• Exercise instructions
Could you quote every line of text in the records below word for word, leaving the pictures out of your answer?

• Data supplied

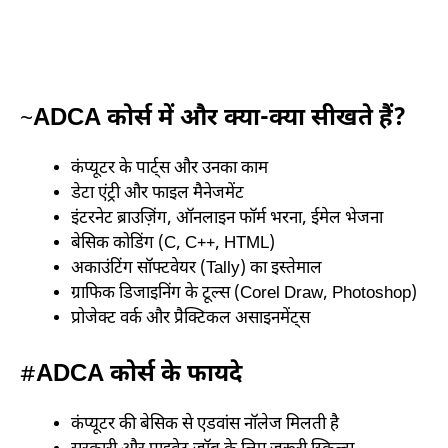
~
ADCA कोर्स में और क्या-क्या सीखते हैं?
कंप्यूटर के पार्ट्स और उनका काम
डेटा एंट्री और फाइल मैनेजमेंट
इंटरनेट ब्राउज़िंग, ऑनलाइन फॉर्म भरना, ईमेल भेजना
बेसिक कोडिंग (C, C++, HTML)
अकाउंटिंग सॉफ्टवेयर (Tally) का इस्तेमाल
ग्राफिक डिजाइनिंग के टूल्स (Corel Draw, Photoshop)
प्रोजेक्ट वर्क और प्रैक्टिकल असाइनमेंट्स
#
ADCA कोर्स के फायदे
कंप्यूटर की बेसिक से एडवांस नॉलेज मिलती है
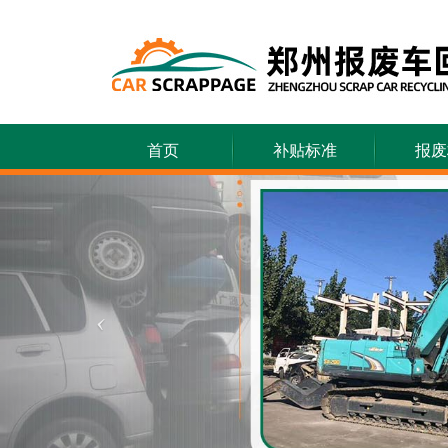
首页
补贴标准
报废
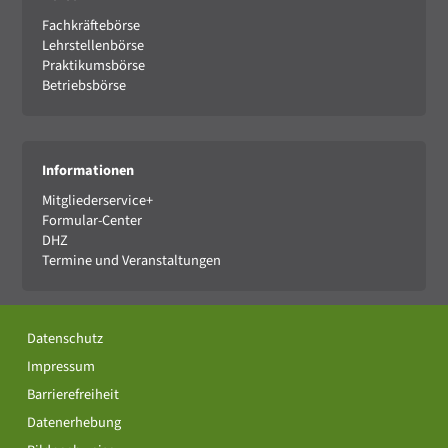
Fachkräftebörse
Lehrstellenbörse
Praktikumsbörse
Betriebsbörse
Informationen
Mitgliederservice+
Formular-Center
DHZ
Termine und Veranstaltungen
Datenschutz
Impressum
Barrierefreiheit
Datenerhebung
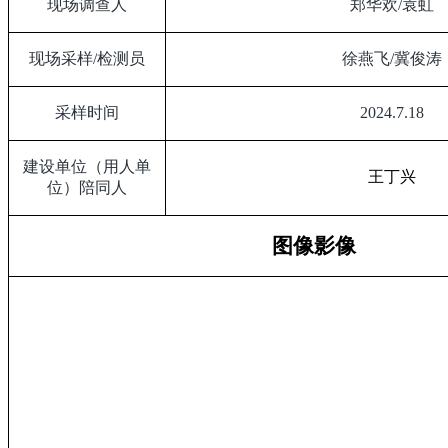
现场调查人
郑华欢
/
袁虹
现场采样
/
检测员
徐燕飞
/
冀俊涛
采样时间
2024.7.18
建设单位（用人单
王丁兴
位）陪同人
图像影像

• Written answer
~
ADCA कोर्स में और क्या-क्या सीखते हैं?
कंप्यूटर के पार्ट्स और उनका काम
डेटा एंट्री और फाइल मैनेजमेंट
इंटरनेट ब्राउज़िंग, ऑनलाइन फॉर्म भरना, ईमेल भेजना
बेसिक कोडिंग (C, C++, HTML)
अकाउंटिंग सॉफ्टवेयर (Tally) का इस्तेमाल
ग्राफिक डिजाइनिंग के टूल्स (Corel Draw, Photoshop)
प्रोजेक्ट वर्क और प्रैक्टिकल असाइनमेंट्स
#
ADCA कोर्स के फायदे
कंप्यूटर की बेसिक से एडवांस नॉलेज मिलती है
首页
补贴标准
报废
Fachkräftebörse
Lehrstellenbörse
Praktikumsbörse
Betriebsbörse
Informationen
Mitgliederservice+
Formular-Center
DHZ
Termine und Veranstaltungen
Datenschutz
Impressum
Barrierefreiheit
Datenerhebung
现场调查人
郑华欢
/
袁虹
现场采样
/
检测员
徐燕飞
/
冀俊涛
采样时间
2024.7.18
建设单位（用人单
王丁兴
位）陪同人
图像影像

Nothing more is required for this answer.